> [Directions for this task]: Using the listing below, copy exactly the lines from the one containing "cx_px: 1292" to the one containing "focal_mm: 4.15", both lines included, and no others.
(Data excerpts)
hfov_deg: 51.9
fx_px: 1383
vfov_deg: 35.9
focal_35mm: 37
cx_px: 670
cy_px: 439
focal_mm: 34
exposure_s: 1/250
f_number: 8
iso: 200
(End Data excerpts)
(Data excerpts)
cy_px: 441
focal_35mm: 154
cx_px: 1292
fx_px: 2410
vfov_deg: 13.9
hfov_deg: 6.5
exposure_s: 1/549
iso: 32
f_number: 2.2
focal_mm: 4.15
(End Data excerpts)
(Data excerpts)
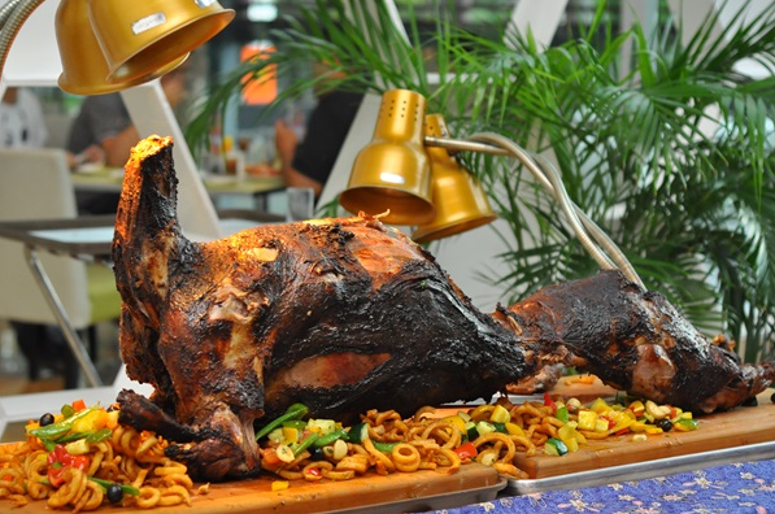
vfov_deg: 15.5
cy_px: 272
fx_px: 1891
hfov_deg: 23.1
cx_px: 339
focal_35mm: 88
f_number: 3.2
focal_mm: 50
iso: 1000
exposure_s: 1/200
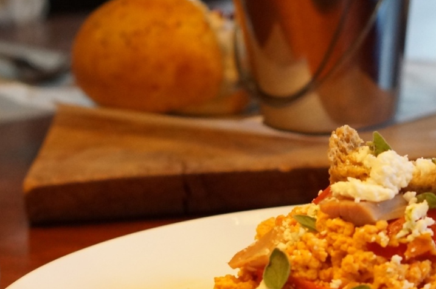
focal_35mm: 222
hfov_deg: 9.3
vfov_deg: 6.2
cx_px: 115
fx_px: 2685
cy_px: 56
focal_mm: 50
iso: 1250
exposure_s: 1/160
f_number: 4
(End Data excerpts)
> [Task output]:
cx_px: 1292
fx_px: 2410
vfov_deg: 13.9
hfov_deg: 6.5
exposure_s: 1/549
iso: 32
f_number: 2.2
focal_mm: 4.15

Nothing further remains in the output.